__ABOUT THIS EXERCISE__.
Your task is to find every line of the data that holds the string "grille" and copy it.

Dataset entries:
┄┄┄┄┄┄┄┄┄┄
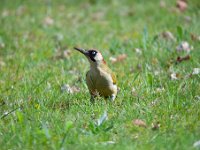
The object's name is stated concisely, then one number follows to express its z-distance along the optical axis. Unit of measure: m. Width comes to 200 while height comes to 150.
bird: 11.11
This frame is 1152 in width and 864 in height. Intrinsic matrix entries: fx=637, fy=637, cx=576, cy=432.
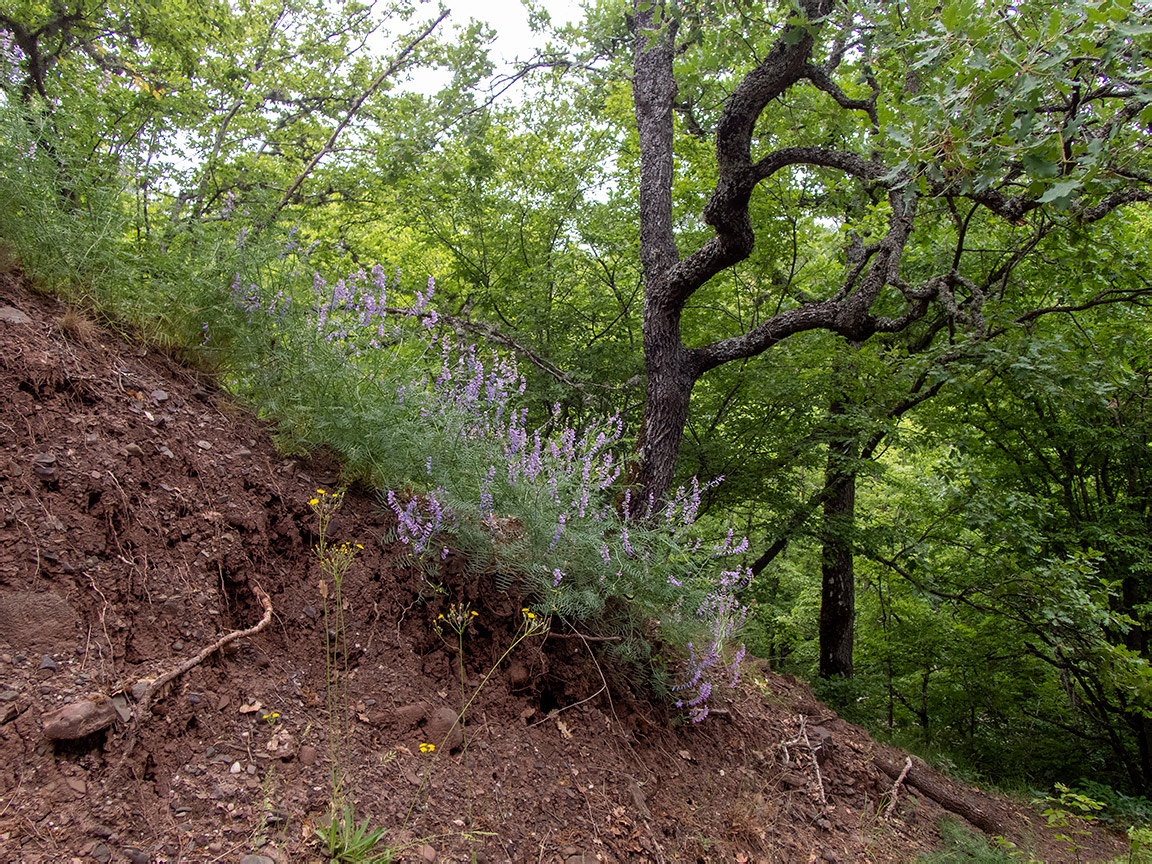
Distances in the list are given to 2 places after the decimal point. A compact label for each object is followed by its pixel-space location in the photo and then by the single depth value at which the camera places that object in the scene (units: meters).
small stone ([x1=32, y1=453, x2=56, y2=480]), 2.34
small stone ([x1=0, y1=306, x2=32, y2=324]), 2.71
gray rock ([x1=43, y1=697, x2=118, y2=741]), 1.78
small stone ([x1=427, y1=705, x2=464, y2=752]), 2.65
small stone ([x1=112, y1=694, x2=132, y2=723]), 1.94
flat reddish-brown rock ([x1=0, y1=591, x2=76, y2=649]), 1.99
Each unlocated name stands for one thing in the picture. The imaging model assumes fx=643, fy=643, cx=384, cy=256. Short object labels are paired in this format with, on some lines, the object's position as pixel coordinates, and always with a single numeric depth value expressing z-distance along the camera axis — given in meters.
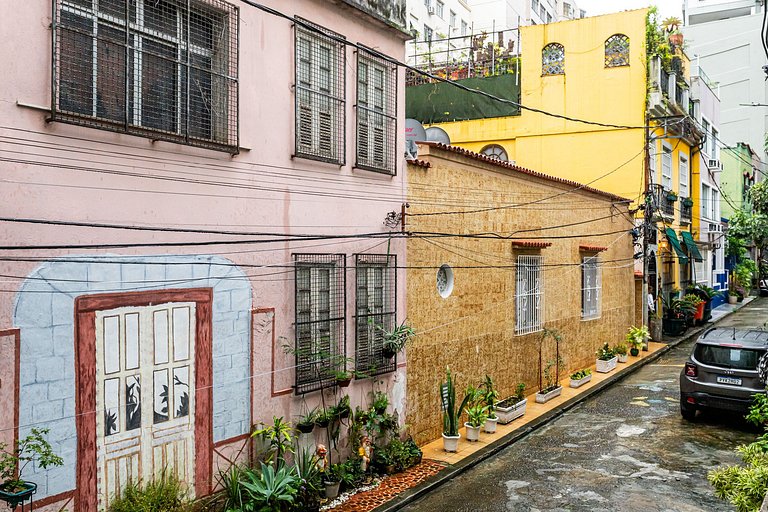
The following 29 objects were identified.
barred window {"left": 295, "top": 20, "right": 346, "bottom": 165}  8.52
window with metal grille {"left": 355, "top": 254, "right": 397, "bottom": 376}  9.53
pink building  5.79
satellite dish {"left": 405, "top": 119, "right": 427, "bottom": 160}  12.94
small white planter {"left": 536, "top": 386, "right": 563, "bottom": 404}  14.14
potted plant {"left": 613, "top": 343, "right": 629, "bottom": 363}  18.78
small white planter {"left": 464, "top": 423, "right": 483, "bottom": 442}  11.16
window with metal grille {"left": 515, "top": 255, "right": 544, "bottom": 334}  14.26
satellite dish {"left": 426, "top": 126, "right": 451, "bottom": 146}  15.81
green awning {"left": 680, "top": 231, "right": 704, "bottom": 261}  26.72
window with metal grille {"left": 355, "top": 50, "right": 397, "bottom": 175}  9.60
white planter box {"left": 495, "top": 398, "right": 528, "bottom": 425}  12.36
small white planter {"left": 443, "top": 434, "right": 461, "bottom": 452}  10.62
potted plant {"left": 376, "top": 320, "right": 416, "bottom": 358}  9.75
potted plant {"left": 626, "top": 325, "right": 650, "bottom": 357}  19.84
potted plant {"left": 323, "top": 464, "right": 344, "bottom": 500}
┄┄┄┄┄┄┄┄┄┄
__RESPONSE AREA__.
window with metal grille {"left": 355, "top": 254, "right": 397, "bottom": 376}  9.53
window with metal grille {"left": 515, "top": 255, "right": 544, "bottom": 334}  14.26
window with metal grille {"left": 355, "top": 50, "right": 397, "bottom": 175}  9.60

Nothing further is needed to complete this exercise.